**EXERCISE OBJECTIVE:** Put the records, from the start through the line containing "text_box Конечно у", into a two-column CSV with the columns request and answer. Give one row for each request, with its text and its answer each in one quoted field and line breaks turned into spaces, and leave the pictures out.

• • •

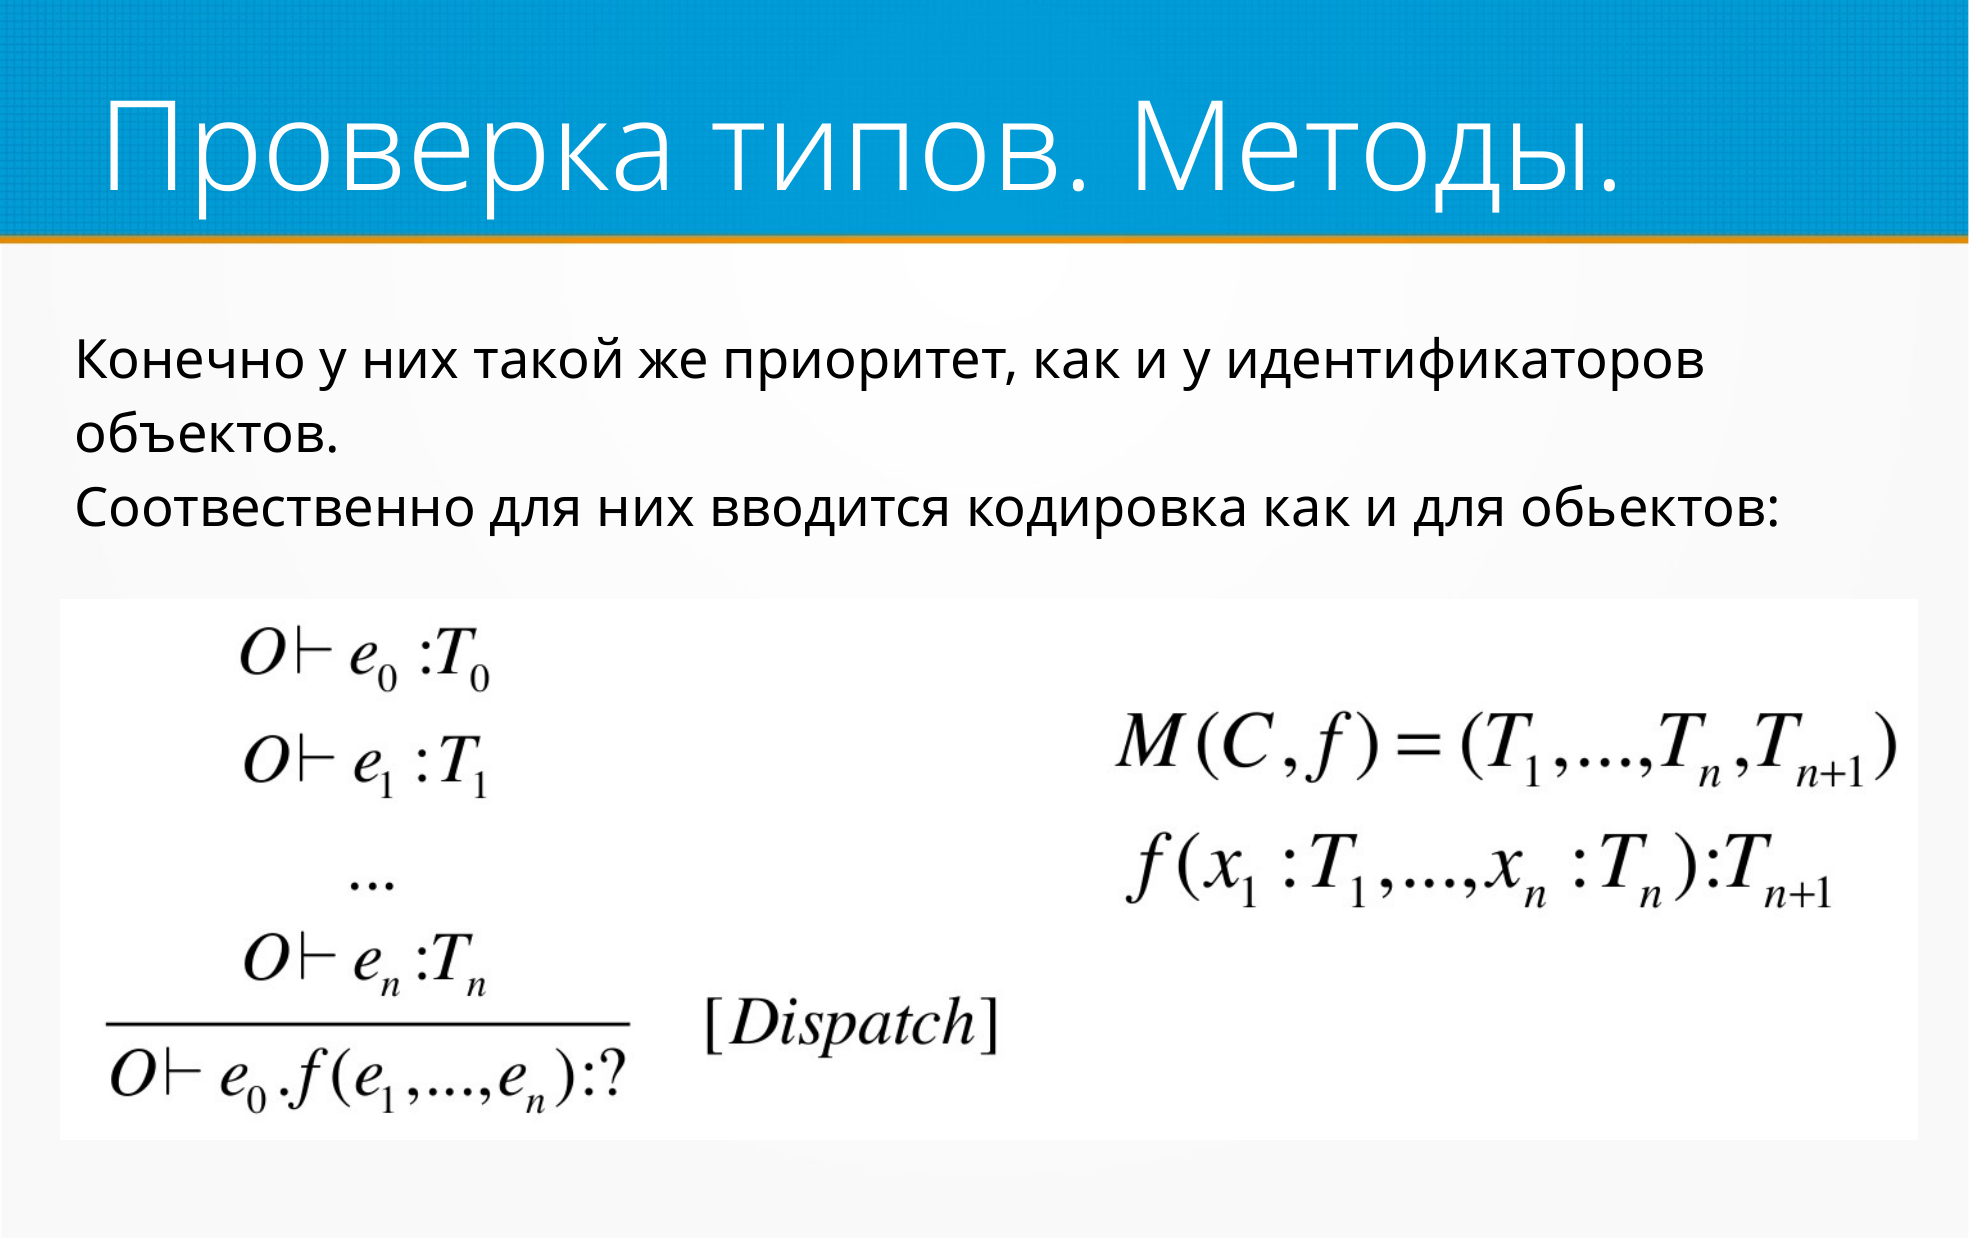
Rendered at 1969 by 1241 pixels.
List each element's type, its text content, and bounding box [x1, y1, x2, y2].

text_box Конечно у них такой же приоритет, как и у идентификаторов объектов. Соотвественно для них вводится кодировка как и для обьектов: [68, 300, 1936, 564]
title Проверка типов. Методы. [98, 19, 1870, 227]
picture [0, 233, 1969, 1241]
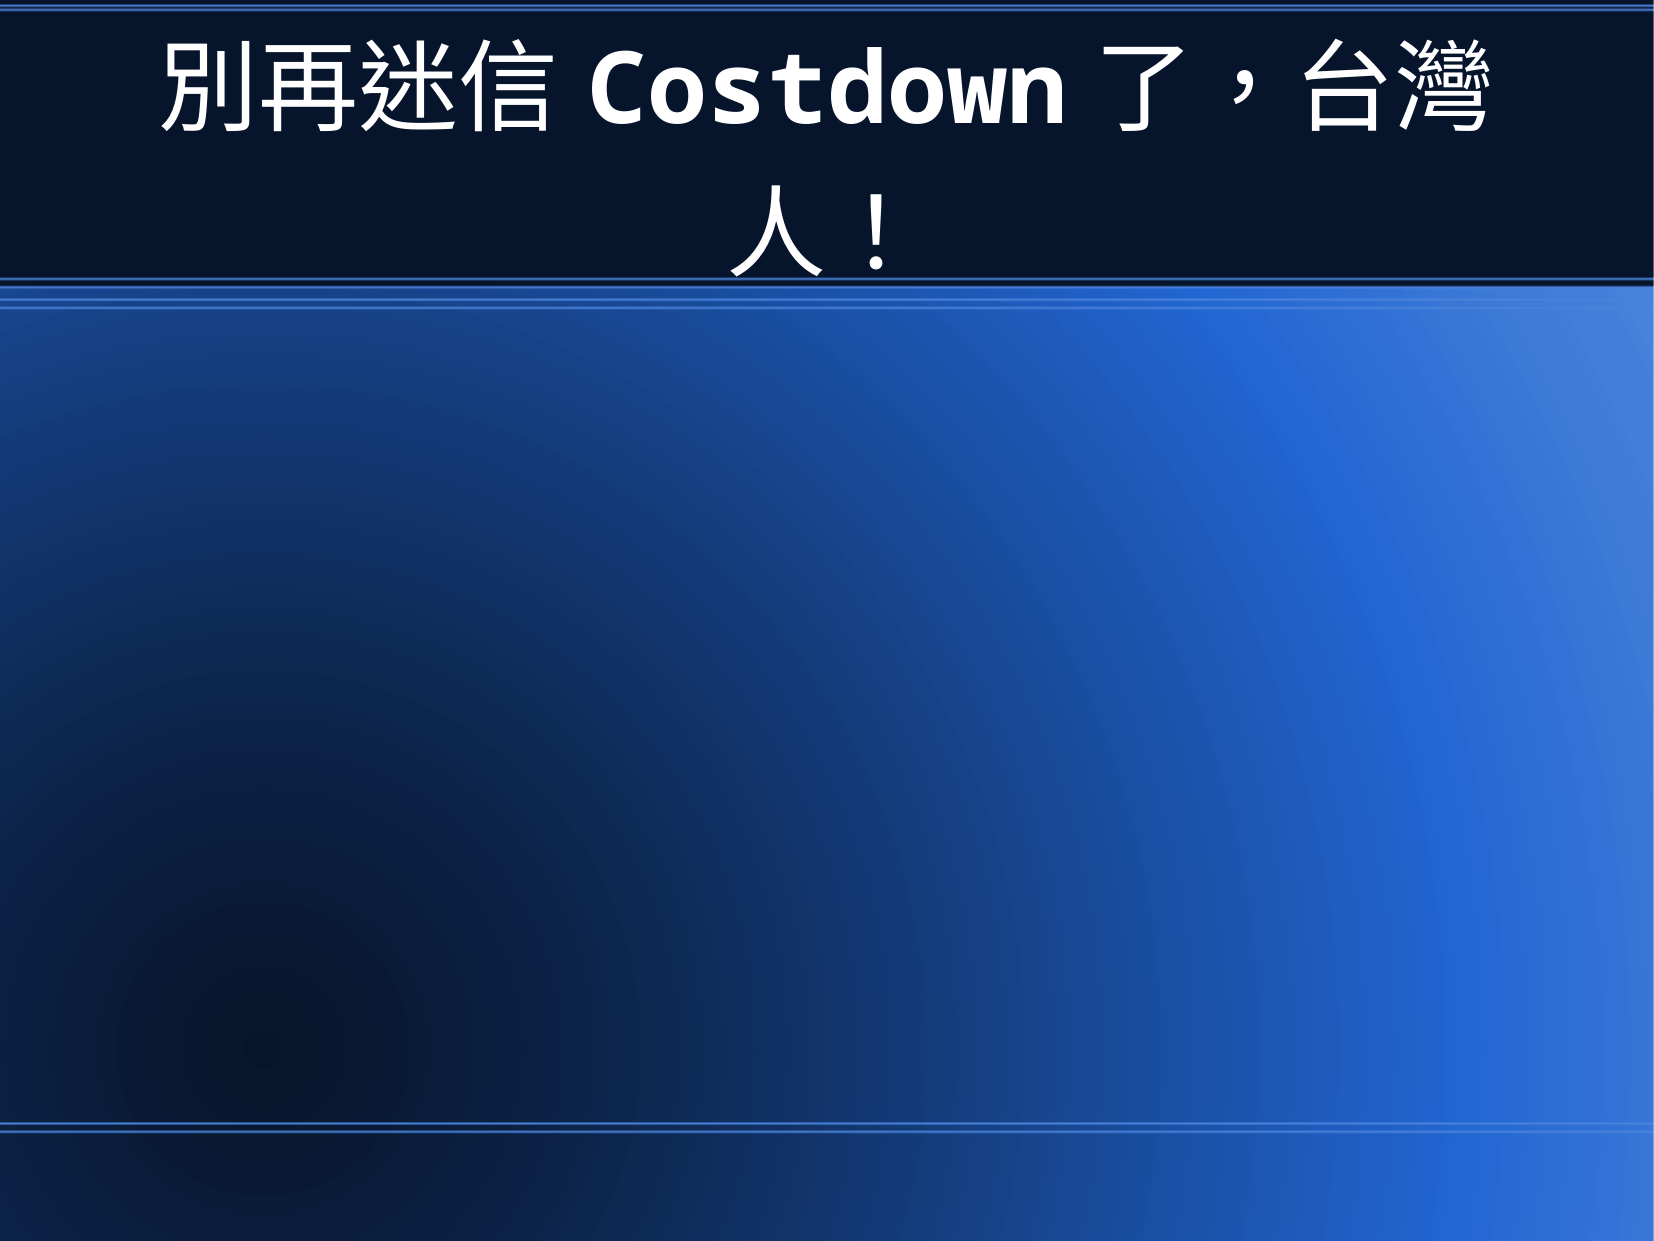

• • •

**SOLUTION FOR THIS TASK:**
request,answer
"Rendered at 1969 by 1241 pixels. List each element's type, its text content, and bounding box [x1, y1, x2, y2].","text_box Конечно у них такой же приоритет, как и у идентификаторов объектов. Соотвественно для них вводится кодировка как и для обьектов: [68, 300, 1936, 564]"